Written problem ▸ Exclude the pictures, then copy all remaining records exactly.

Data records ▸
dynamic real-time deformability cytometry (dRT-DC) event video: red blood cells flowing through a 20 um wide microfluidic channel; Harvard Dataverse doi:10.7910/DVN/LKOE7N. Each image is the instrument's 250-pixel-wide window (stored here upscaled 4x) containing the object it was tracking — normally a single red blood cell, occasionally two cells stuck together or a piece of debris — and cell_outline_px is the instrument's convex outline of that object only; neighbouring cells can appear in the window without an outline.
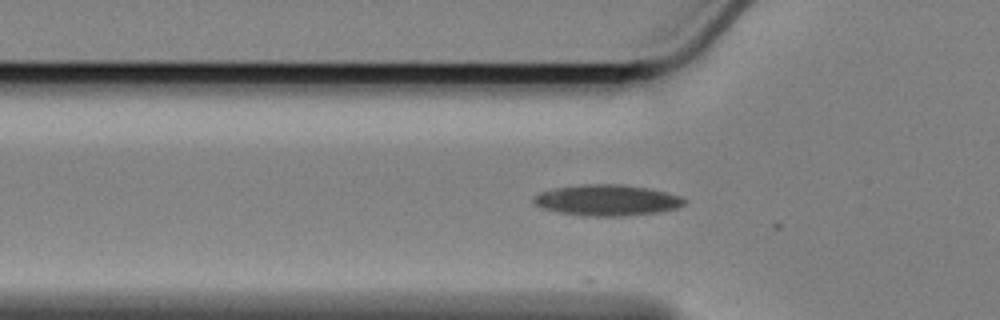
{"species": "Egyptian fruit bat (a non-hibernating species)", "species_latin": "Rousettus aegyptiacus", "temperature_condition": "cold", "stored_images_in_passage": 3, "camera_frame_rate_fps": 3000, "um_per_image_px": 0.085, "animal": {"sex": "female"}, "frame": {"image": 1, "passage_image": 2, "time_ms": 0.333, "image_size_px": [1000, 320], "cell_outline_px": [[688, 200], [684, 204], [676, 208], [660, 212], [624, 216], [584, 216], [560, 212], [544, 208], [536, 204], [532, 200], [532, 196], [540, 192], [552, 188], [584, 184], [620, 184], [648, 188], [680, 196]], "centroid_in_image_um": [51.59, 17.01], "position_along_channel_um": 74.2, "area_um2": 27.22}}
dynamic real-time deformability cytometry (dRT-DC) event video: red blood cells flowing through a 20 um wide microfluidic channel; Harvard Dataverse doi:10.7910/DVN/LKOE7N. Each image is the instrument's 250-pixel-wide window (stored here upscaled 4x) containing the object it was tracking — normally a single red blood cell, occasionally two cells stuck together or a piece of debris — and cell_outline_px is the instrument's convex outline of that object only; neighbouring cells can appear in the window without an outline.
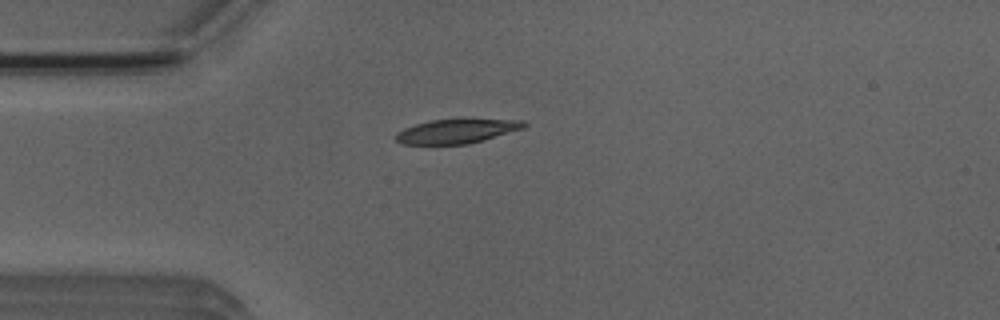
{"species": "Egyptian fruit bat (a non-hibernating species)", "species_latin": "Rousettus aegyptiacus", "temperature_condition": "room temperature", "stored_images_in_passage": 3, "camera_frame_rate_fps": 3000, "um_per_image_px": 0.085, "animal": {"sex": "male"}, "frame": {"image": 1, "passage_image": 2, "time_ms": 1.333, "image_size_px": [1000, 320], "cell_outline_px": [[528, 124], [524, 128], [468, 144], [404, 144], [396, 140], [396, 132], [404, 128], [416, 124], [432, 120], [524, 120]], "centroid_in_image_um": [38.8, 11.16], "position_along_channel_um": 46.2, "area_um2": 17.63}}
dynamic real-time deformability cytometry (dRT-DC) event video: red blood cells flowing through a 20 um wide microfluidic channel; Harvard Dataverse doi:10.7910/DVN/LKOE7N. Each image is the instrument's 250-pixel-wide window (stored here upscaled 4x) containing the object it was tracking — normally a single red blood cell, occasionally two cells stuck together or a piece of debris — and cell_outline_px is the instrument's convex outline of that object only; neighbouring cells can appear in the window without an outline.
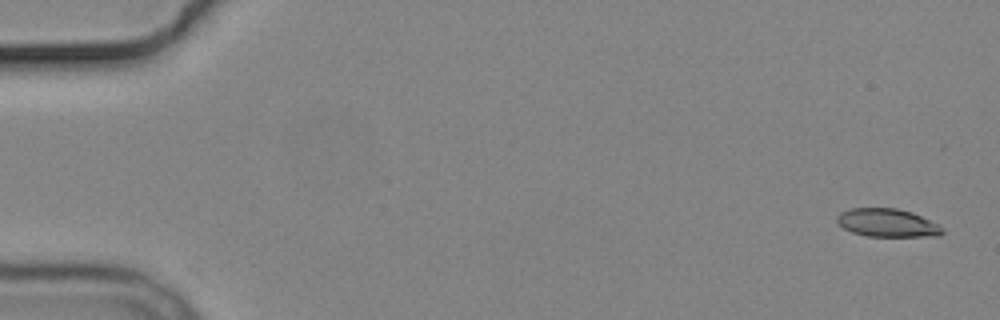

Answer to this exercise ▸
dynamic real-time deformability cytometry (dRT-DC) event video: red blood cells flowing through a 20 um wide microfluidic channel; Harvard Dataverse doi:10.7910/DVN/LKOE7N. Each image is the instrument's 250-pixel-wide window (stored here upscaled 4x) containing the object it was tracking — normally a single red blood cell, occasionally two cells stuck together or a piece of debris — and cell_outline_px is the instrument's convex outline of that object only; neighbouring cells can appear in the window without an outline.
{"species": "Egyptian fruit bat (a non-hibernating species)", "species_latin": "Rousettus aegyptiacus", "temperature_condition": "cold", "stored_images_in_passage": 3, "camera_frame_rate_fps": 3000, "um_per_image_px": 0.085, "animal": {"sex": "female"}, "frame": {"image": 1, "passage_image": 2, "time_ms": 0.333, "image_size_px": [1000, 320], "cell_outline_px": [[688, 200], [684, 204], [676, 208], [660, 212], [624, 216], [584, 216], [560, 212], [544, 208], [536, 204], [532, 200], [532, 196], [540, 192], [552, 188], [584, 184], [620, 184], [648, 188], [680, 196]], "centroid_in_image_um": [51.59, 17.01], "position_along_channel_um": 74.2, "area_um2": 27.22}}
dynamic real-time deformability cytometry (dRT-DC) event video: red blood cells flowing through a 20 um wide microfluidic channel; Harvard Dataverse doi:10.7910/DVN/LKOE7N. Each image is the instrument's 250-pixel-wide window (stored here upscaled 4x) containing the object it was tracking — normally a single red blood cell, occasionally two cells stuck together or a piece of debris — and cell_outline_px is the instrument's convex outline of that object only; neighbouring cells can appear in the window without an outline.
{"species": "Egyptian fruit bat (a non-hibernating species)", "species_latin": "Rousettus aegyptiacus", "temperature_condition": "room temperature", "stored_images_in_passage": 3, "camera_frame_rate_fps": 3000, "um_per_image_px": 0.085, "animal": {"sex": "male"}, "frame": {"image": 1, "passage_image": 2, "time_ms": 1.333, "image_size_px": [1000, 320], "cell_outline_px": [[528, 124], [524, 128], [468, 144], [404, 144], [396, 140], [396, 132], [404, 128], [416, 124], [432, 120], [524, 120]], "centroid_in_image_um": [38.8, 11.16], "position_along_channel_um": 46.2, "area_um2": 17.63}}
dynamic real-time deformability cytometry (dRT-DC) event video: red blood cells flowing through a 20 um wide microfluidic channel; Harvard Dataverse doi:10.7910/DVN/LKOE7N. Each image is the instrument's 250-pixel-wide window (stored here upscaled 4x) containing the object it was tracking — normally a single red blood cell, occasionally two cells stuck together or a piece of debris — and cell_outline_px is the instrument's convex outline of that object only; neighbouring cells can appear in the window without an outline.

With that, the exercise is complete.